Once you get your oranges from the store, you can decide how to consume them. If you have hundreds of boxes you won’t consume it one by one. You’ll surely try to transform it in a more easy to consume product. Depending on the target, you may want to process it in different ways, in order to make sure that everyone gets exactly what they need, no more and no less. A Data Mart is exactly this: data ready to be consumed with very little additional processing, if needed at all.
Of course, different people, or different situation may require different aspects of that data, so having more than one Data Mart is quite common. If something is not clear enough in the Data Mart, one can alway go in the Data Warehouse that lies behind and check how and why such unexpected data has been produced.
Also known as Self-Service BI, this is where you’re not happy with the Data Mart, since none of them provides what you exactly need, you have to do it yourself. You need to squeeze the juice of three different oranges, of three different kind, in order to create the perfect mixture you want. You go in the Data Warehouse (usually, but sometime you can also grab data from different Data Marts) and create your mix. Maybe adding a hint of cinnamon taken from the outside world.
Using all the things described so far, you apply the Business Intelligence process to figure out how to drive your business, check how it is performing and analyze the outcome of defined strategies to stay in business and, possibly, be successful.
What to do with all the vast amount of unused data in the Data Lake? Maybe among the oranges that does not fit the current sales plan and target, there is the next “big thing”. Something you can leverage to create a new product, sell a new service or something that can help you to understand if there is anything in the collect-store-process-enrich life cycle that can be improved. Usually this means that you are looking for question, and not for answers. This is the main difference between the process of doing Business Intelligence and the process of Data Science: in the first you look for answers to questions you know, in the second you look for questions you don’t know yet.
This is the main difference between the process of doing Business Intelligence and the process of Data Science: in the first you look for answers to questions you know, in the second you look for questions you don’t know yet.

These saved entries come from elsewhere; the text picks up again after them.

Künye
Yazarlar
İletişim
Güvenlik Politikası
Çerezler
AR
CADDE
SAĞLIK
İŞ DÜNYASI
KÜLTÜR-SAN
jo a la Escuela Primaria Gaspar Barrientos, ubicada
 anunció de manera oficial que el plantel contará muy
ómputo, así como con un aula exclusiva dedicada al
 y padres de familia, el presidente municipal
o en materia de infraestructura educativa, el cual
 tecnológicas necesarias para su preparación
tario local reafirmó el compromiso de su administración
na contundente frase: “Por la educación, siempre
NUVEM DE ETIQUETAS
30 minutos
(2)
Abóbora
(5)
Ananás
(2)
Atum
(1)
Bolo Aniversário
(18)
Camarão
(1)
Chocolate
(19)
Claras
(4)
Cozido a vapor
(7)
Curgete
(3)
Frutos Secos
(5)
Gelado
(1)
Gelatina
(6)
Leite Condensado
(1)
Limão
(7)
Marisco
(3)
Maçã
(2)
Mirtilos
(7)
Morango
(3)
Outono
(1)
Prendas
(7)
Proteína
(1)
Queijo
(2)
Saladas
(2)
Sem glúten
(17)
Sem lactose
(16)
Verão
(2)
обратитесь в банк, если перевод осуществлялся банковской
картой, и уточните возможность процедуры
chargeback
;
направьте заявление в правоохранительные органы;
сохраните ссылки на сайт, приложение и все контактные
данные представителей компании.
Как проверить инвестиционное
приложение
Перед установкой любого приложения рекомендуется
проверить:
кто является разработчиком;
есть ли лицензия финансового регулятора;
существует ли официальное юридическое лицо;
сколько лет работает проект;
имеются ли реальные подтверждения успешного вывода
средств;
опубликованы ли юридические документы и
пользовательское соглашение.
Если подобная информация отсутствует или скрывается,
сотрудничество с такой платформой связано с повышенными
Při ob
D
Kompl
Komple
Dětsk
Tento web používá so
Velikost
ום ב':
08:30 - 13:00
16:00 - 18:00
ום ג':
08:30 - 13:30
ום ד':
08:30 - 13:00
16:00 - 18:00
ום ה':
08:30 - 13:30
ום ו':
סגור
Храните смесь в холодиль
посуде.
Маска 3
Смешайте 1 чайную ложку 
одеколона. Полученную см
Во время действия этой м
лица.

In conclusion this is what the information technology, from a data standpoint, is all about: squeezing every drop of information out of all the data we have, so that we can gain knowledge that ultimately brings to wisdom.
We squeeze every drop of information out of all the data we have, so that we can gain knowledge that ultimately brings to wisdom.
So now, when someone ask me what kind of work I do, I say that “I squeeze information out of raw data”. Easy, understandable and, actually, really precise.